We are observing the movement of $N$ trucks on the road. The road can be represented as a number line. The points on the line denoting cities are integers. The cities are denoted with the number of the corresponding point on the line.

All trucks are moving with the same speed and no single truck is standing still at any given moment. Each truck takes 1 minute to pass the distance between two adjacent cities.

You are given the route of each truck. All of the trucks start their route at the same initial moment.

The route is given as an array of $k$ cities: $A_1,A_2,\dots ,A_k$. The truck starts from city $A_1$ and drives to city $A_2$, then turns and drives to city $A_3$ and so on. Given the fact that the truck turns, it will hold:

$A_1<A_2>A_3<A_4>\dots$ or $A_1>A_2<A_3>A_4<\dots$

The time it takes for the truck to turn is negligible.

One possible route is 2, 5, 1, 7. The truck is at city number 2 initially, 3 minutes after departure it arrives to city number 5. It turns and continues towards the city number 1 in which it arrives 7 minutes after departure. It turns again and drives towards city number 7 in which it arrives at moment 13.

QUESTIONS TO ANSWER:
a – In the truck problem, rewrite the paragraph beginning "One possible route is" as a short list that keeps its main facts.
b – Output as a numbered list the rows from the line that contains "Do the same for the decorative" through the end of the rows, both ends included. Skip blank lines and leave out the pictures.

SUPPLIED DATA:
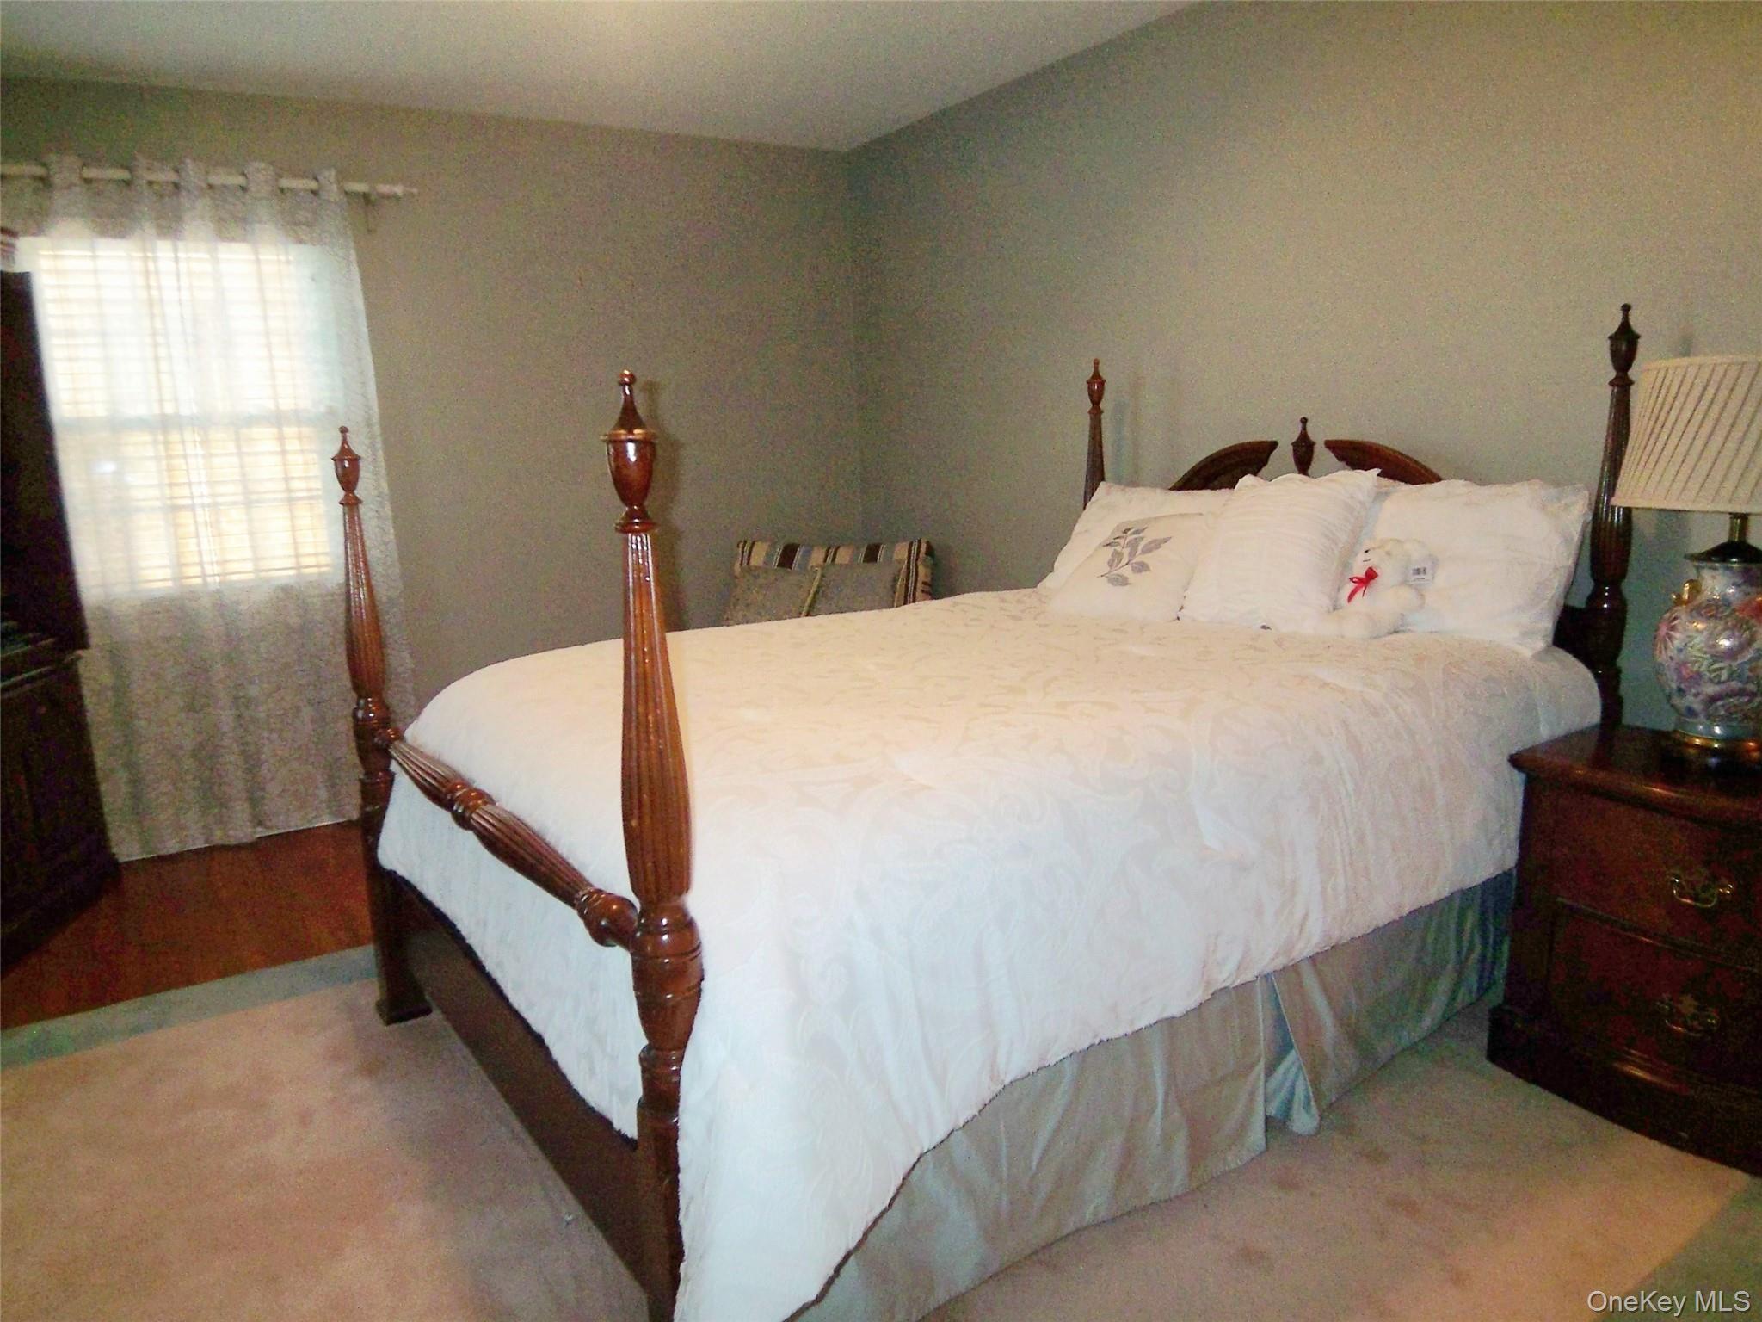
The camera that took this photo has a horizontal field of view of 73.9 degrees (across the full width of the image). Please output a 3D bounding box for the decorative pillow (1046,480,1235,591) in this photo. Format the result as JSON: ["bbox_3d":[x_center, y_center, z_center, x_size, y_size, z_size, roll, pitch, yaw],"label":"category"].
[{"bbox_3d":[0.760,-0.319,3.226,0.170,0.440,0.700,38,-14,-33],"label":"decorative pillow"}]

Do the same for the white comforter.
[{"bbox_3d":[0.228,0.295,2.602,2.142,0.712,1.714,-8,12,-34],"label":"white comforter"}]

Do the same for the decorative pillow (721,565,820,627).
[{"bbox_3d":[-0.393,-0.163,4.289,0.380,0.380,0.140,3,-11,23],"label":"decorative pillow"}]

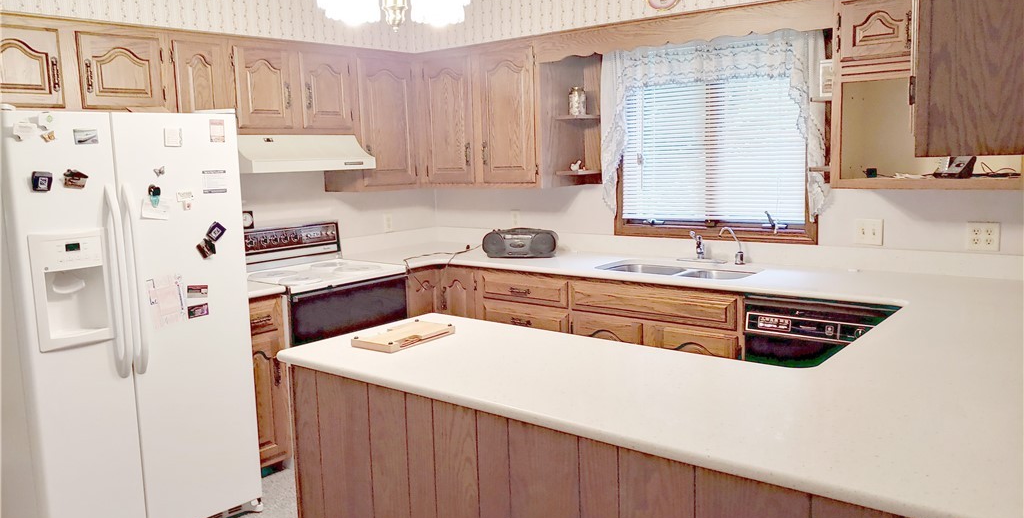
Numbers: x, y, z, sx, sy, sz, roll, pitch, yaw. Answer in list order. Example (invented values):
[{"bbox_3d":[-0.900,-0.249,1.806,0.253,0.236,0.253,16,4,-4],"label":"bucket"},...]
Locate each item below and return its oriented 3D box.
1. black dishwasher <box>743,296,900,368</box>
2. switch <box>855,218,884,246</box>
[{"bbox_3d":[1.434,0.561,3.273,0.600,0.860,0.600,5,11,38],"label":"black dishwasher"},{"bbox_3d":[1.637,-0.121,3.394,0.117,0.117,0.015,5,11,38],"label":"switch"}]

SOLUTION SET:
a –
- Example route: 2, 5, 1, 7.
- The truck starts at city 2.
- It reaches city 5 three minutes after departure.
- It turns and reaches city 1 seven minutes after departure.
- It turns again and reaches city 7 at moment 13.

b –
1. Do the same for the decorative pillow (721,565,820,627).
2. [{"bbox_3d":[-0.393,-0.163,4.289,0.380,0.380,0.140,3,-11,23],"label":"decorative pillow"}]
3. Numbers: x, y, z, sx, sy, sz, roll, pitch, yaw. Answer in list order. Example (invented values):
4. [{"bbox_3d":[-0.900,-0.249,1.806,0.253,0.236,0.253,16,4,-4],"label":"bucket"},...]
5. Locate each item below and return its oriented 3D box.
6. 1. black dishwasher <box>743,296,900,368</box>
7. 2. switch <box>855,218,884,246</box>
8. [{"bbox_3d":[1.434,0.561,3.273,0.600,0.860,0.600,5,11,38],"label":"black dishwasher"},{"bbox_3d":[1.637,-0.121,3.394,0.117,0.117,0.015,5,11,38],"label":"switch"}]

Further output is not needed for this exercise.